== Estratto del documento ==
Siria: 19 bambini tra le vittime di un bombardamento ad Aleppo

Aleppo, si scava tra le macerie (Getty Images)

Ancora sangue ad Aleppo, in Siria: secondo un’organizzazione non governativa Osservatorio nazionale per i diritti umani, sarebbero 29, di cui 19 bambini, i morti in un bombardamento governativo con missili avvenuto ieri in un quartiere della seconda città siriana per importanza, dopo la capitale Damasco. I razzi hanno colpito i quartieri orientali di Aleppo.

“Ci sono famiglie sepolte sotto le macerie”, ha detto un attivista dell’ong, Baraa al-Youssef, parlando su Skype dopo aver visitato ai luoghi della tragedia nel suo quartiere Ard al-Hamra. Ha proseguito l’attivista: “Nessuna parola può descrivere lo scenario, è uno spettacolo orribile”. Riprese video postate da alcuni attivisti hanno mostrato un edificio in fiamme e la gente che trasportava i feriti verso le auto per poi portarli in ospedale. E’ stato difficile quantificare l’entità del danno, essendo il bombardamento avvenuto in notturna.

Youssef ha detto anche che 30 case sono state distrutte da un solo razzo. Un’altro attivista, Rami Abdulrahman, commentando i fatti dalla sede britannica dell’Osservatorio nazionale per i diritti umani, ha affermato che ci sono al momento anche 150 feriti. Martedì scorso, 20 persone sono state uccise da un grosso missile dello stesso tipo di fabbricazione russa degli Scud, che ha colpito la mano la roccaforte dei ribelli di Jabal Badro.

Le forze ribelli e le ong, dopo i bombardamenti, hanno chiamato direttamente in causa il presidente siriano Bashar Al Assad, considerato il principale mandante di questi ultimi fatti di sangue.
===
== Dati disponibili ==
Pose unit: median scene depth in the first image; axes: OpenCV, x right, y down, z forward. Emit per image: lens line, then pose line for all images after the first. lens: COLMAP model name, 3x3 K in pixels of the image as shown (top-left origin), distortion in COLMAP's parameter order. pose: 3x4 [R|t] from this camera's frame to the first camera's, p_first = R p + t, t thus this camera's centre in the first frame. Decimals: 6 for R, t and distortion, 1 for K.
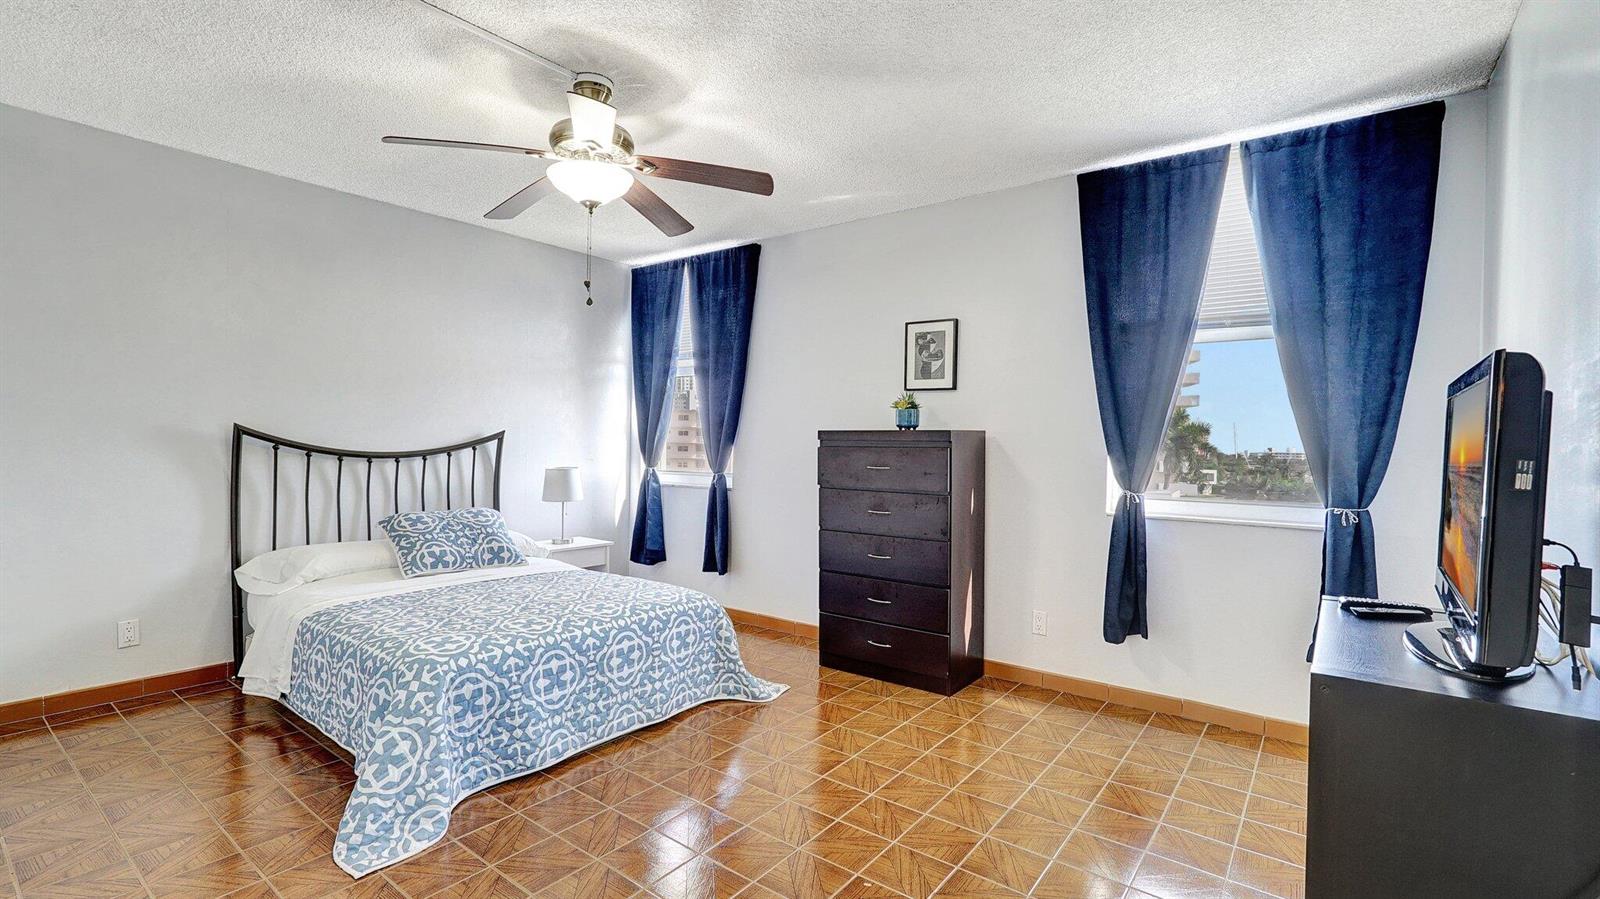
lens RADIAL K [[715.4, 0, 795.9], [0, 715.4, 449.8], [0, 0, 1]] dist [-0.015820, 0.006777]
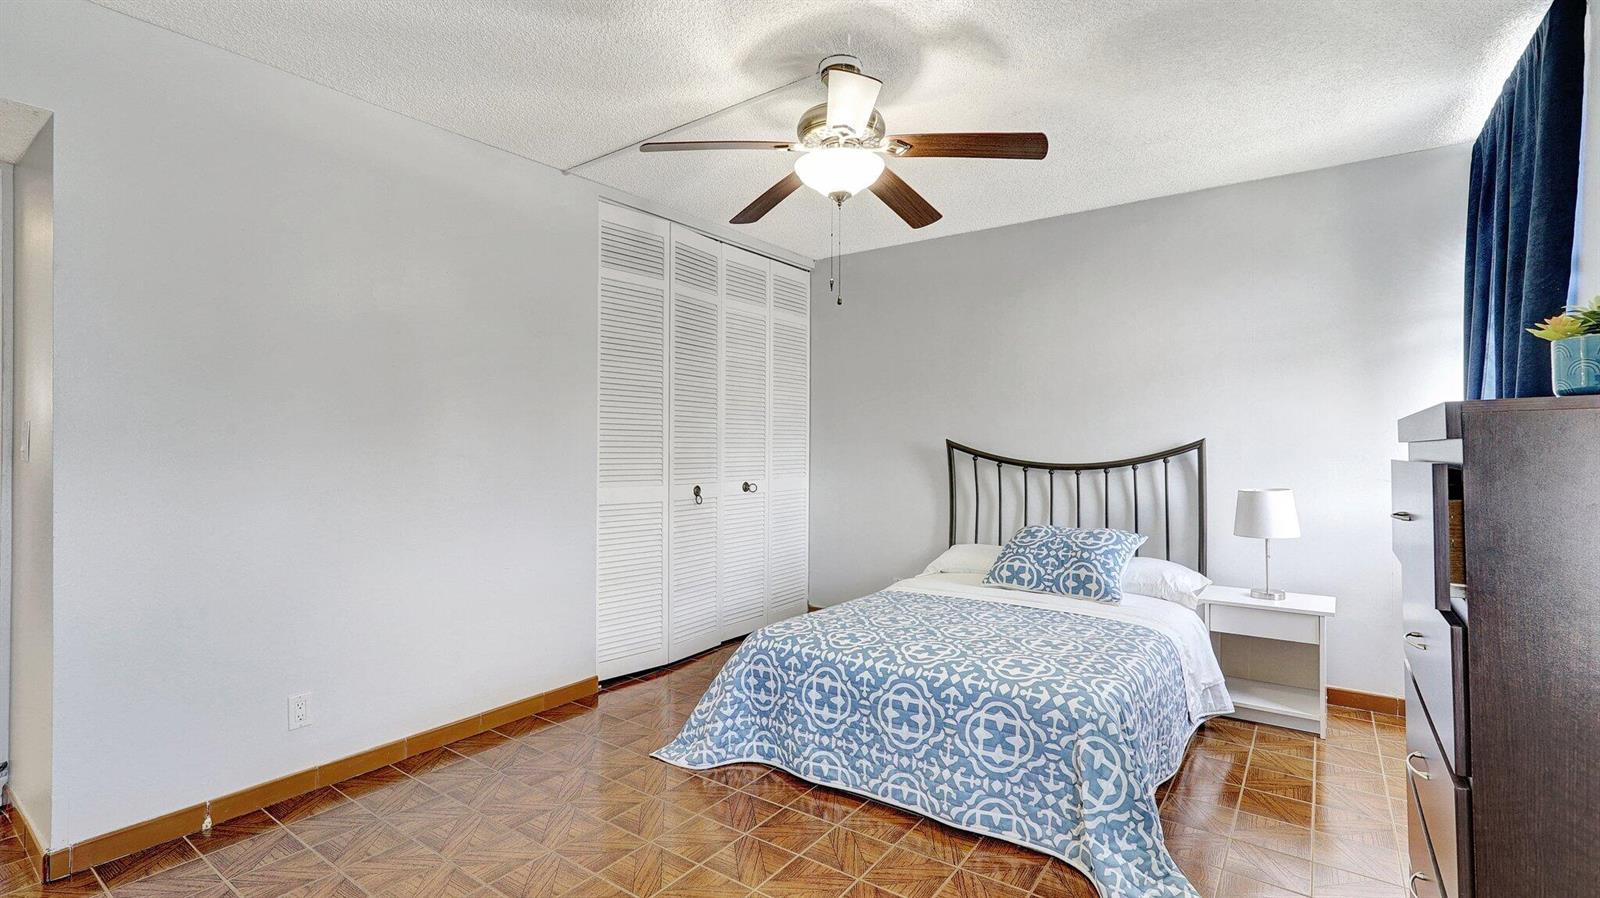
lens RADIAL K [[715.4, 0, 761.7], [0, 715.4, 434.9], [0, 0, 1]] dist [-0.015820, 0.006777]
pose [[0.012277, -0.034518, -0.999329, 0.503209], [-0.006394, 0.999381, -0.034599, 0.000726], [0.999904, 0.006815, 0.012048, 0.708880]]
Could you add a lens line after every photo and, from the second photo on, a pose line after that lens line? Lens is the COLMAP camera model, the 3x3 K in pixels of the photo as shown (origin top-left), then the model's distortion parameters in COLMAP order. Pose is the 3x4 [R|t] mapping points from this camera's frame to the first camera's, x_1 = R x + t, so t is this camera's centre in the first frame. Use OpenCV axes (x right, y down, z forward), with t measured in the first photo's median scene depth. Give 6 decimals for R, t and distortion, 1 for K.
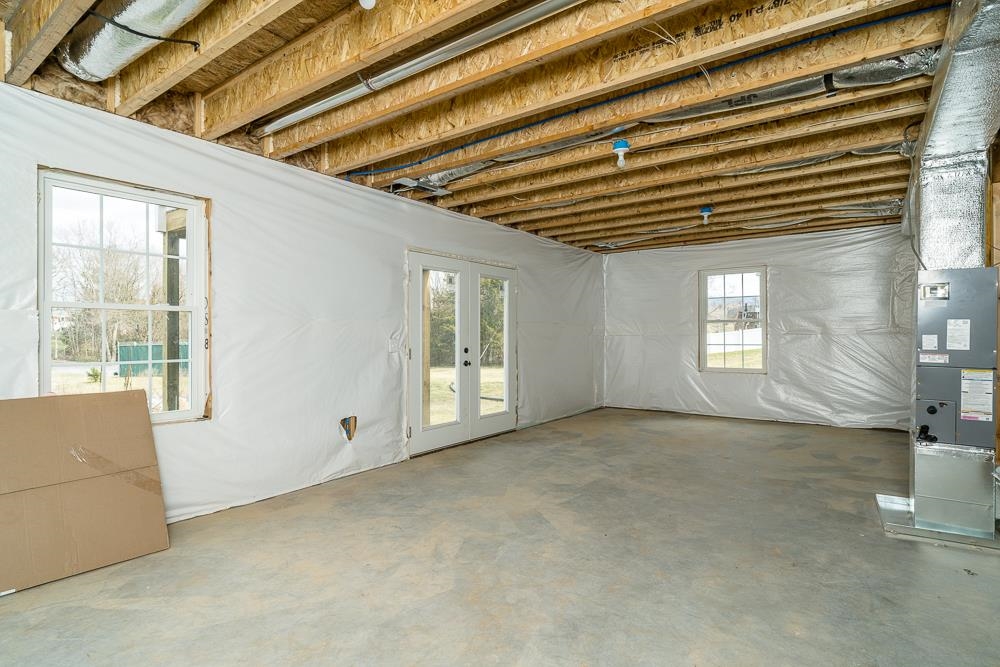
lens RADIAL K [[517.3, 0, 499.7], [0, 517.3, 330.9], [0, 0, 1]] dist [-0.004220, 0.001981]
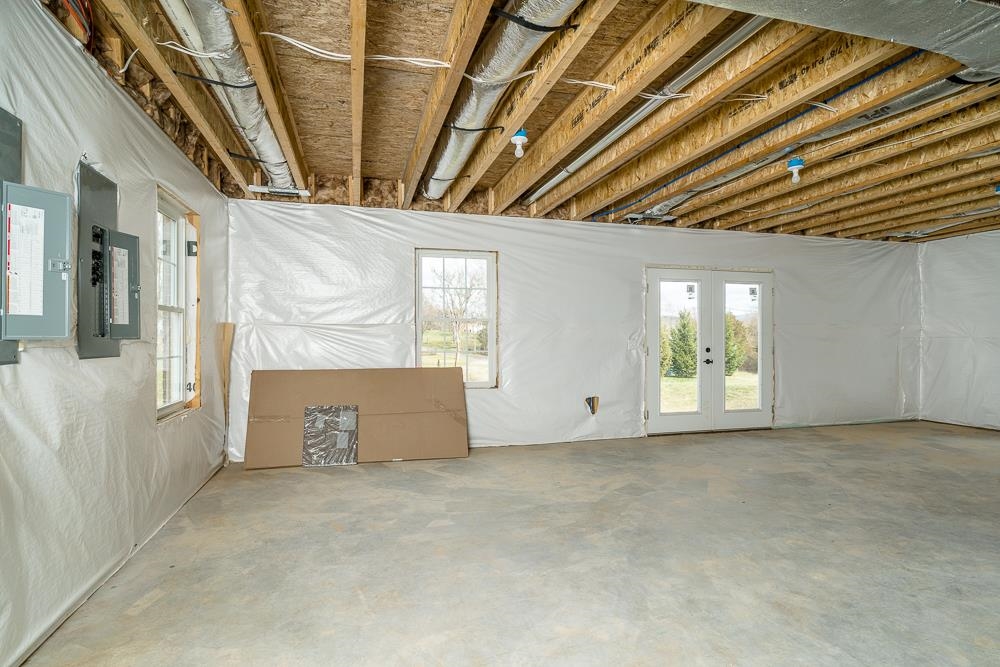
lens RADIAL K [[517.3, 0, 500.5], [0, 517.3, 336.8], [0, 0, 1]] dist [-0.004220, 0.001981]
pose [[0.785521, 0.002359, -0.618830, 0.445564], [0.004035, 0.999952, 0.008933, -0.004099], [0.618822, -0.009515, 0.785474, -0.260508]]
===
[Obiettivo del compito]: Trascrivi per intero l'articolo sul bombardamento di Aleppo, parola per parola e senza modifiche.

[Esercizio svolto]:
Siria: 19 bambini tra le vittime di un bombardamento ad Aleppo

Aleppo, si scava tra le macerie (Getty Images)

Ancora sangue ad Aleppo, in Siria: secondo un’organizzazione non governativa Osservatorio nazionale per i diritti umani, sarebbero 29, di cui 19 bambini, i morti in un bombardamento governativo con missili avvenuto ieri in un quartiere della seconda città siriana per importanza, dopo la capitale Damasco. I razzi hanno colpito i quartieri orientali di Aleppo.

“Ci sono famiglie sepolte sotto le macerie”, ha detto un attivista dell’ong, Baraa al-Youssef, parlando su Skype dopo aver visitato ai luoghi della tragedia nel suo quartiere Ard al-Hamra. Ha proseguito l’attivista: “Nessuna parola può descrivere lo scenario, è uno spettacolo orribile”. Riprese video postate da alcuni attivisti hanno mostrato un edificio in fiamme e la gente che trasportava i feriti verso le auto per poi portarli in ospedale. E’ stato difficile quantificare l’entità del danno, essendo il bombardamento avvenuto in notturna.

Youssef ha detto anche che 30 case sono state distrutte da un solo razzo. Un’altro attivista, Rami Abdulrahman, commentando i fatti dalla sede britannica dell’Osservatorio nazionale per i diritti umani, ha affermato che ci sono al momento anche 150 feriti. Martedì scorso, 20 persone sono state uccise da un grosso missile dello stesso tipo di fabbricazione russa degli Scud, che ha colpito la mano la roccaforte dei ribelli di Jabal Badro.

Le forze ribelli e le ong, dopo i bombardamenti, hanno chiamato direttamente in causa il presidente siriano Bashar Al Assad, considerato il principale mandante di questi ultimi fatti di sangue.